* SOURCE EXTRACT
BEGIN

Russian gets Sirius to share a laugh

Nice thing about SiriusXM is that there’s channel space for experimentation. Recently, Igor “The Professor” Larionov, now a hockey agent after starring for the Soviet Russian team then for Detroit, sat for several chats.

In one session, he recalled being in Canada for a series against Team Canada when Wayne Gretzky invited several Russian players to his parents’ for a barbecue. Larionov had to run it past the Russian team’s stick boy, who Larionov and his teammates knew was a KGB agent.

The “stick boy” said that coach (and noted stone-face) Viktor Tikhonov would never allow it. But when Larionov invited Tikhonov, barbecue on!

As the Gretzkys hosted the players, the coach and the “stick boy” — the latter, according to Larionov, “went everywhere with us” — Walter Gretzky offered everyone a beer. “LaBatt’s Blue,” recalled Larionov.

END

* WORK TO COMPLETE
Please say which beer the SiriusXM column says Walter Gretzky offered everyone. The rows below are not needed for anything here.

* LISTED ENTRIES
BEGIN

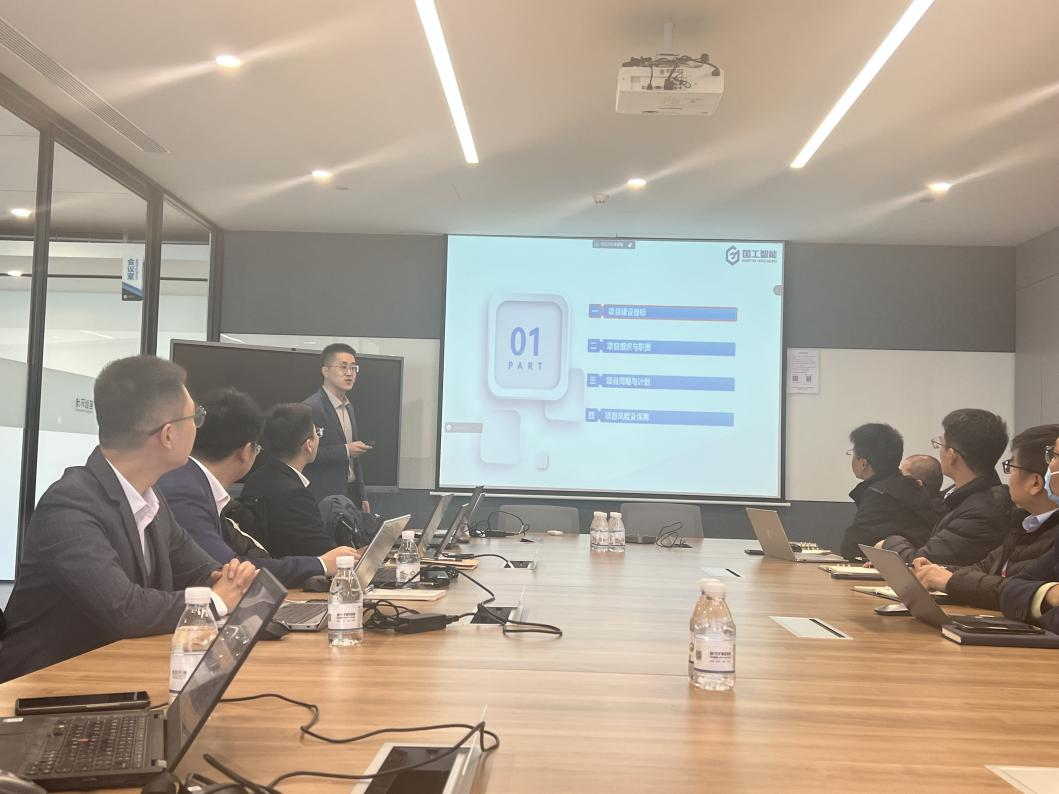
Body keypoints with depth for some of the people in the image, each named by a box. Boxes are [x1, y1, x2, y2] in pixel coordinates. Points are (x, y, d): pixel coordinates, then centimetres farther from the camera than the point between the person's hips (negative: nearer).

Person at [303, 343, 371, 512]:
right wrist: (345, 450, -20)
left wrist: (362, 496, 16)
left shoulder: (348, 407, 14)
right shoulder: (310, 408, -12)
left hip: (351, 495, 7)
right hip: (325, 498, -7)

END

* PROBLEM SOLUTION
LaBatt's Blue.